_What you need to do_:
Return a copy of every line in the data below that contains "Table".

Start of Data shown

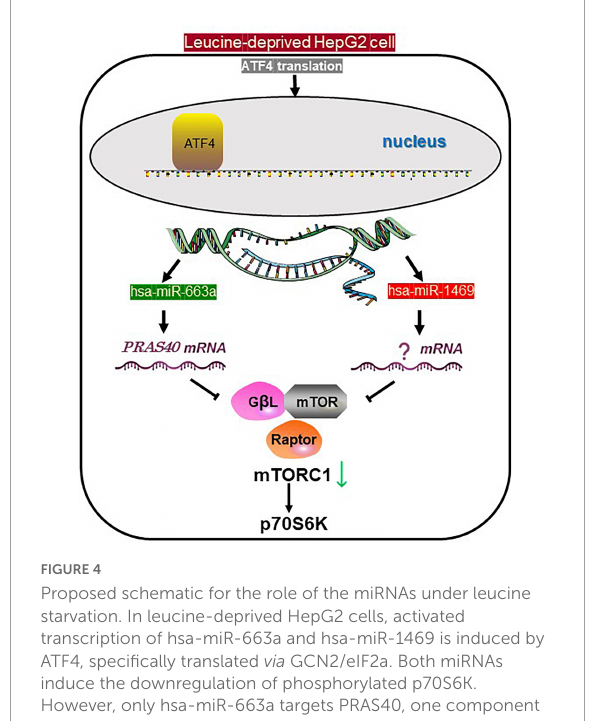
FIGURE4 Proposed schematic for the role of the miRNAs under leucine starvation. In leucine-deprived HepG2 cells, activated transcription of hsa-miR-663a and hsa-miR-1469 is induced by ATF4, specifically translated via GCN2/eIF2a. Both miRNAs induce the downregulation of phosphorylated p70S6K. However, only hsa-miR-663a targets PRAS40, one component of mTORC1, and inhibits mTORC1 activity. mTORC1, mechanistic target of rapamycin complex 1; p70S6K, P70S6 kinase 1; ATF4, transcription factor 4; GCN2, general control non-derepressible 2; eIF2a, eukaryotic translation initiation factor 2A; G β L, G-protein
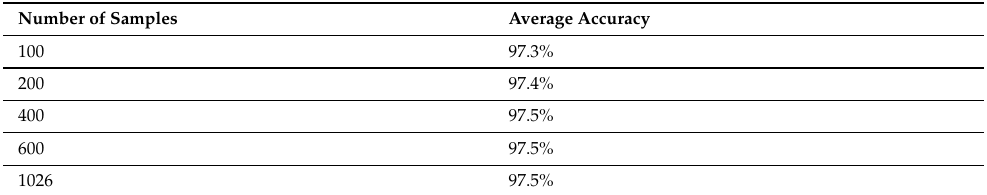
Table 4. Accuracy tests of the DCARE model.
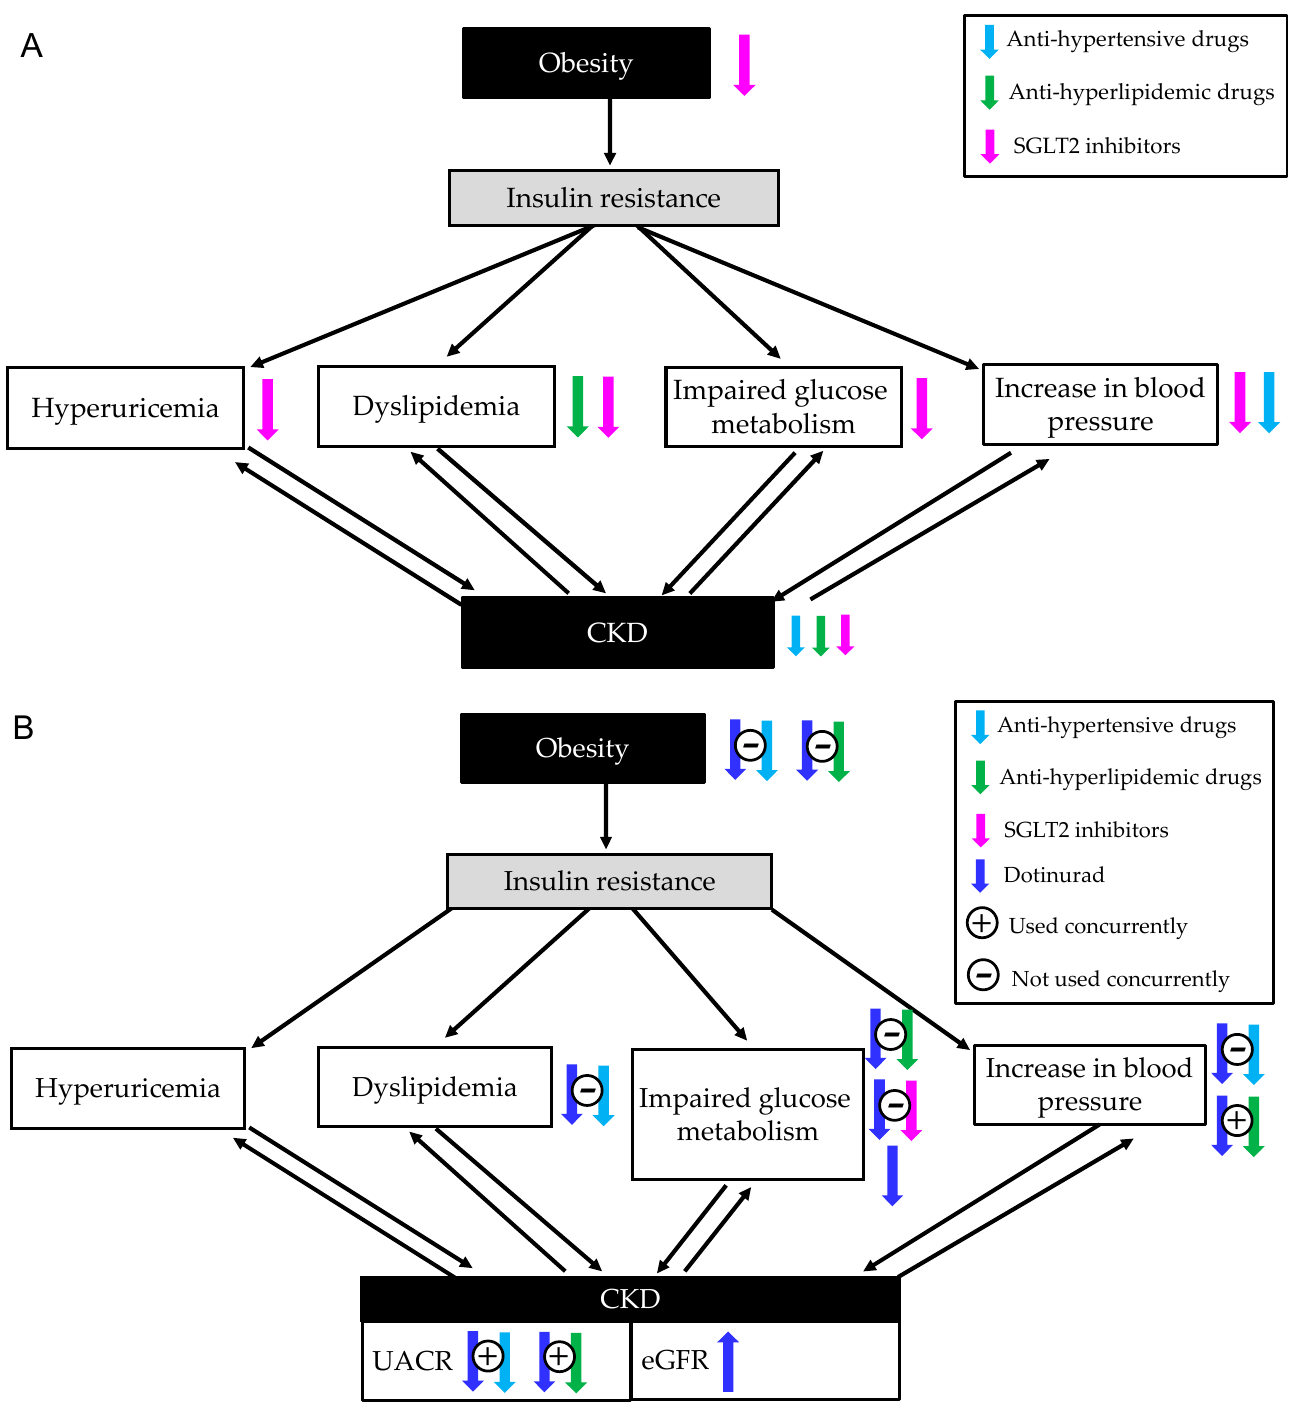
Figure 9. Relation of metabolic syndrome components and hyperuricemia with CKD, and effects of anti-hypertensive and anti-hyperlipidemic drugs and SGLT2 inhibitors on metabolic parameters and CKD ( A ). Effects of dotinurad with and without anti-hypertensive and anti-hyperlipidemic drugs and SGLT2 inhibitors on metabolic parameters and CKD ( B ).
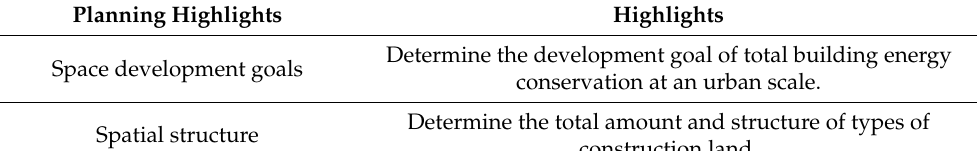
Table 6. Energy conservation planning points in the Harbin Municipal Territorial Spatial Master Plan. Planning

End of Data shown

_Answer for this exercise_:
Table 4. Accuracy tests of the DCARE model.
Table 6. Energy conservation planning points in the Harbin Municipal Territorial Spatial Master Plan. Planning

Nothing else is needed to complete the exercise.